Documents and images charting 300 years of Manx history are being made available at the click of a button.
As part of a three-year project, a dedicated online catalogue has been launched by the Public Record Office, which aims to make its national archive collections more widely accessible.
The fledgling digital catalogue cover multiple aspects of island life, including infrastructure, environment, wartime, healthcare, industry, and tourism.
If a digital version of the record exists, you will be able to view that record online.
But it will be a huge undertaking to digitise all the records – if you could line up all the records in the archive they would stretch about 7km.
However, there is a priority list of popular catalogues which the team are working their way through.
Here, for example, you will find the fabulous glass lantern slides in the Board of Advertising collection, dating from the late 19th and early 20th centuries.
These include a picture of Manx novelist Hall Caine in his study at Greeba Castle, Manx fisher girl Miss Crennell outside her thatched cottage and a view of the Tynwald Day ceremony from 1900.
If no digital version of the catalogue item, then you will need to view the records in the Public Record Office reading room at its base on the Spring Valley industrial estate in Braddan.
The Public Record Office, which is part of Central Registry, preserves the historically and culturally significant records created by island’s public bodies, chiefly Tynwald, government departments, courts and local authorities.
Records date predominantly from the late 19th and 20th centuries, although some go back the 1700s with the earliest of all in the archive being the famous Act of Settlement of 1704 – the Manx Magna Carta.
Its work is defined by statute and selection is carried out by a team of qualified and experienced archivists.
At present, the collections consist largely of paper, photographic and microfilm records, which are held in climate-controlled conditions in the Public Record Office storerooms at Spring Valley.
But it’s not just these that need conservation. Items that arrive in digital format also need protection – and the team at the Public Record Office has been working on a solution to do just that.
A digital repository has now also been created, to enable digital records to be accepted from public bodies and carry out measures to ensure that these survive as part of the national archives.
David Heelas, who has steered the three-year project from the outset, said: ‘One of the greatest challenges facing archive institutions today is the preservation of digital records.
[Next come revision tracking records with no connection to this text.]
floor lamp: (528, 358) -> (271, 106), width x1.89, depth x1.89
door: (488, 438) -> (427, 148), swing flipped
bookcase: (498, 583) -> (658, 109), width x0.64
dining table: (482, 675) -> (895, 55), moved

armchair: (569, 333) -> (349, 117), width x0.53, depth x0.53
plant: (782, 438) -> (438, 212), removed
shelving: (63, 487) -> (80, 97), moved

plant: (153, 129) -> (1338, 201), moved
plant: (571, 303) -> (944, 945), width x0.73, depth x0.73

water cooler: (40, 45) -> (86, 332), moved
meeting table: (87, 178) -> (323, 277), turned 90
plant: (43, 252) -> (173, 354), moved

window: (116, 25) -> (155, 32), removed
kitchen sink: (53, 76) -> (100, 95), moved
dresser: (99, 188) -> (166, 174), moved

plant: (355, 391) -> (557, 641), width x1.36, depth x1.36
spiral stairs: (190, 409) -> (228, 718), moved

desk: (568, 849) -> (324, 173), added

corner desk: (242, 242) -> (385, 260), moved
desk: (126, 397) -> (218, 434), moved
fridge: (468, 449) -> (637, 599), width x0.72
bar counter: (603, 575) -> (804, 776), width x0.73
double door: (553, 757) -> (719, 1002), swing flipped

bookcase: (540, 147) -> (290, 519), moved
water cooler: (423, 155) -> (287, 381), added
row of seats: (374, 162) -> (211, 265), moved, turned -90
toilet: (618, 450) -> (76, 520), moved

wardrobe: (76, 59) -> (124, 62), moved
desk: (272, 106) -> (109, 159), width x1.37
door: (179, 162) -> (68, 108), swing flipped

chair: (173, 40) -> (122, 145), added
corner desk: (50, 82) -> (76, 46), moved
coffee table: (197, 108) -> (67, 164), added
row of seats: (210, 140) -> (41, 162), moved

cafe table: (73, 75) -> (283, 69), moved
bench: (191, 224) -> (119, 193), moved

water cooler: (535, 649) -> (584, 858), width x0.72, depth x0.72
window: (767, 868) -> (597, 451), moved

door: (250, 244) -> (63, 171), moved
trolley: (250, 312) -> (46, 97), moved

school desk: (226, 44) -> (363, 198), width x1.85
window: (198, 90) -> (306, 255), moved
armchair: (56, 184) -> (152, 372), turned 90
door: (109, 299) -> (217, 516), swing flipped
‘Digital records – which the Isle of Man government began to create in the mid-1980s - are vulnerable for a number of factors, including the rapid pace of technological change and obsolescence of formats.
‘The Public Record Office is responsible for ensuring that these digital records are preserved alongside their analogue counterparts.
‘We now have a solution in place which will safeguard digital records and make them accessible to future generations’.